Bukan perbukitan kosong, area itu penuh dengan aneka sayur-mayur. Ada kubis, bawang merah, kentang, hingga kopi. BIbit-bibit tanaman keras itu mereka tanam di sela hamparan tanaman sayur. Longsor yang tewaskan 25 orang pada Januari melatari kegiatan penanaman ini.
Ta’at, Kepala Desa Gumelem, mengatakan, tak ingin peristiwa di Kasimpar, desa tetangga yang berjarak empat kilometer di bawahnya itu kembali terulang. Terlebih lagi, tiga warga jadi korban . “Makanya, sekarang kita tanami supaya tanahnya tidak mudah longsor,” katanya.

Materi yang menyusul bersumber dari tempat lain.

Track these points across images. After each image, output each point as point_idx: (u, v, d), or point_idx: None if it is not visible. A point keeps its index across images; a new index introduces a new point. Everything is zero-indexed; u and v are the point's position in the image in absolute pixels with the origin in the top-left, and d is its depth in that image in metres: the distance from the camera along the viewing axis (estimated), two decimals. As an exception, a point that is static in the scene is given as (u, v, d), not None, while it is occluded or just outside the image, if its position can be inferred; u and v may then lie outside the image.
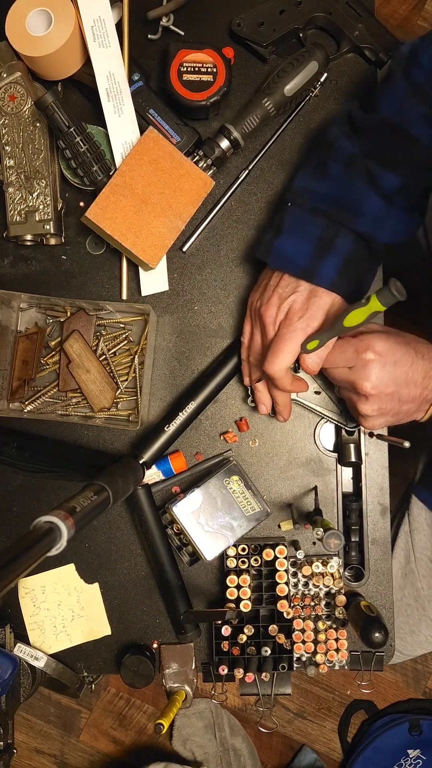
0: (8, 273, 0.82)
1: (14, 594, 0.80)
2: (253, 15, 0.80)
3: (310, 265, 0.66)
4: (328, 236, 0.67)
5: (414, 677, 1.50)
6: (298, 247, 0.68)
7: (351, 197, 0.68)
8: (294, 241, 0.68)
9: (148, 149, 0.74)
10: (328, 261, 0.66)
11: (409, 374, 0.65)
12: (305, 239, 0.68)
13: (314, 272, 0.66)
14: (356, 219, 0.68)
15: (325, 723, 1.50)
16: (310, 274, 0.66)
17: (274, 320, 0.68)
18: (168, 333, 0.82)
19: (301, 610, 0.77)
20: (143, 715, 1.51)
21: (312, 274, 0.66)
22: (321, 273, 0.66)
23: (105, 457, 0.80)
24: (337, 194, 0.69)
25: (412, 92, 0.67)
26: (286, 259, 0.68)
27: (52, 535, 0.47)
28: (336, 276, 0.66)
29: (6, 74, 0.76)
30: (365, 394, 0.64)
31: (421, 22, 1.60)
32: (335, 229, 0.67)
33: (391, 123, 0.68)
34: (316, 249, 0.67)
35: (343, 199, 0.68)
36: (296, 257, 0.67)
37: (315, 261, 0.66)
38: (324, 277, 0.66)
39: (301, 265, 0.67)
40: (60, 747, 1.51)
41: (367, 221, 0.68)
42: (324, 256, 0.66)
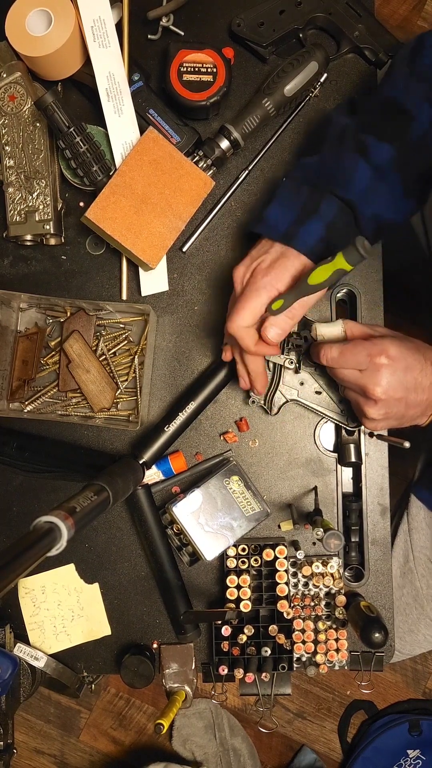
0: (8, 273, 0.82)
1: (14, 594, 0.80)
2: (253, 15, 0.80)
3: (291, 230, 0.66)
4: (312, 203, 0.66)
5: (414, 677, 1.50)
6: (282, 214, 0.67)
7: (340, 166, 0.67)
8: (280, 209, 0.68)
9: (148, 149, 0.74)
10: (310, 226, 0.65)
11: (418, 380, 0.64)
12: (290, 207, 0.67)
13: (293, 236, 0.65)
14: (343, 187, 0.66)
15: (325, 723, 1.50)
16: (288, 238, 0.65)
17: (241, 279, 0.68)
18: (168, 333, 0.82)
19: (301, 610, 0.77)
20: (143, 715, 1.51)
21: (291, 237, 0.65)
22: (300, 237, 0.65)
23: (105, 457, 0.80)
24: (328, 164, 0.68)
25: (415, 76, 0.67)
26: (270, 225, 0.67)
27: (52, 535, 0.47)
28: (315, 242, 0.65)
29: (6, 74, 0.76)
30: (375, 398, 0.64)
31: (421, 22, 1.60)
32: (320, 196, 0.66)
33: (390, 101, 0.69)
34: (298, 215, 0.66)
35: (333, 168, 0.68)
36: (279, 223, 0.67)
37: (296, 225, 0.66)
38: (302, 241, 0.65)
39: (281, 230, 0.66)
40: (60, 747, 1.51)
41: (354, 190, 0.66)
42: (305, 222, 0.65)
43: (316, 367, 0.77)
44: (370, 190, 0.67)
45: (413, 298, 1.00)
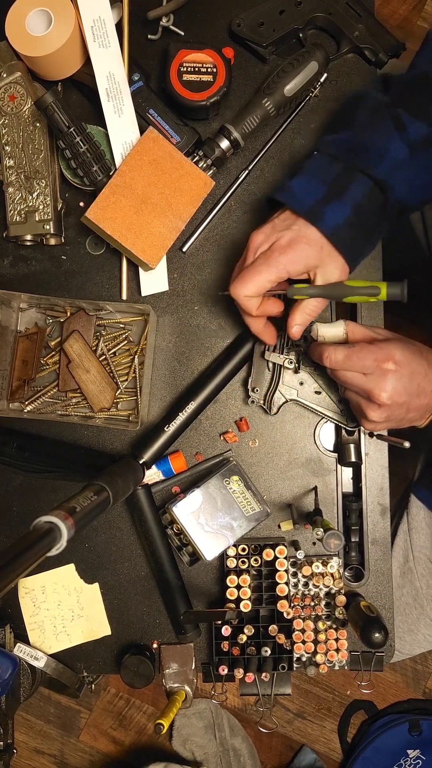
0: (8, 273, 0.82)
1: (14, 594, 0.80)
2: (253, 15, 0.80)
3: (317, 207, 0.63)
4: (343, 181, 0.64)
5: (414, 677, 1.50)
6: (309, 187, 0.65)
7: (374, 141, 0.65)
8: (307, 181, 0.65)
9: (148, 149, 0.74)
10: (337, 207, 0.63)
11: (421, 385, 0.64)
12: (319, 181, 0.65)
13: (319, 215, 0.63)
14: (376, 164, 0.64)
15: (325, 723, 1.50)
16: (314, 216, 0.63)
17: (256, 248, 0.66)
18: (168, 333, 0.82)
19: (301, 610, 0.77)
20: (143, 715, 1.51)
21: (317, 216, 0.63)
22: (326, 217, 0.63)
23: (105, 457, 0.80)
24: (361, 139, 0.66)
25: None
26: (295, 196, 0.65)
27: (52, 535, 0.47)
28: (341, 224, 0.63)
29: (6, 74, 0.76)
30: (380, 403, 0.63)
31: (421, 22, 1.60)
32: (352, 175, 0.64)
33: (426, 76, 0.68)
34: (327, 192, 0.64)
35: (366, 144, 0.65)
36: (305, 196, 0.64)
37: (323, 204, 0.63)
38: (327, 222, 0.62)
39: (307, 205, 0.63)
40: (60, 747, 1.51)
41: (387, 167, 0.64)
42: (333, 201, 0.63)
43: (316, 367, 0.77)
44: (402, 166, 0.64)
45: (413, 298, 0.99)
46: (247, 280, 0.64)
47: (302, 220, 0.64)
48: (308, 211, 0.63)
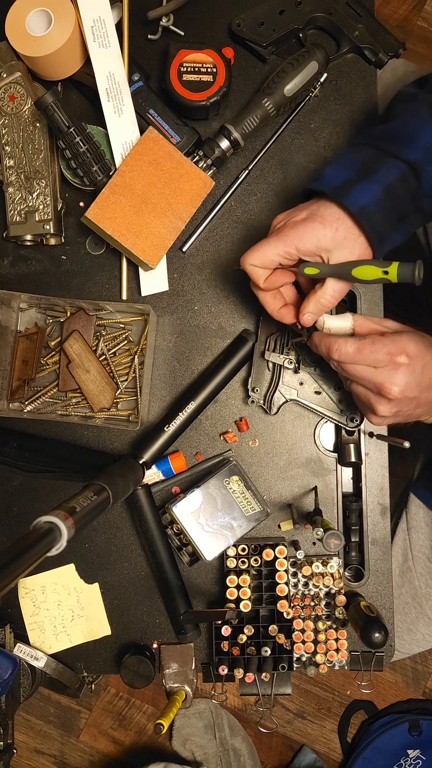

Selain mengikat tanah, akar dari pepohonan juga bisa jadi filter alami racun pestisida. Beberapa bulan sebelummya, dua mata air di lokasi juga sempat terkontaminasi bahan kimia pertanian. “Padahal air ini juga untuk minum dan memasak, ini berbahaya buat kami,” kata Ta’at.

Alih fungsi lahan
Memasuki Gumelem, bukit terlihat gundul. Pohon-pohon besar hanya ada di puncak bukit dengan jumlah tak seberapa, sisanya jadi lahan pertanian sayur.
Ta’at bilang, alih fungsi hutan di bukit jadi pertanian sayur ini meningkat sejak lima tahun terakhir. “Kami tidak bisa banyak mengendalikan karena itu lahan milik warga sendiri, mereka juga butuh penghidupan untuk memenuhi kebutuhan ekonominya,” katanya.
Meski begitu Ta’at berharap area Perhutani tetap jadi hutan dengan banyak pohon besar. Data perusahaan negara itu mencatat, luas Petungkriyono 7.358,5 hektar, 5.189,5 hektar kelolaan warga.
“Kami sendiri sulit mengendalikannya. Kami hanya bisa mengedukasi warga agar tidak membabat pohon.”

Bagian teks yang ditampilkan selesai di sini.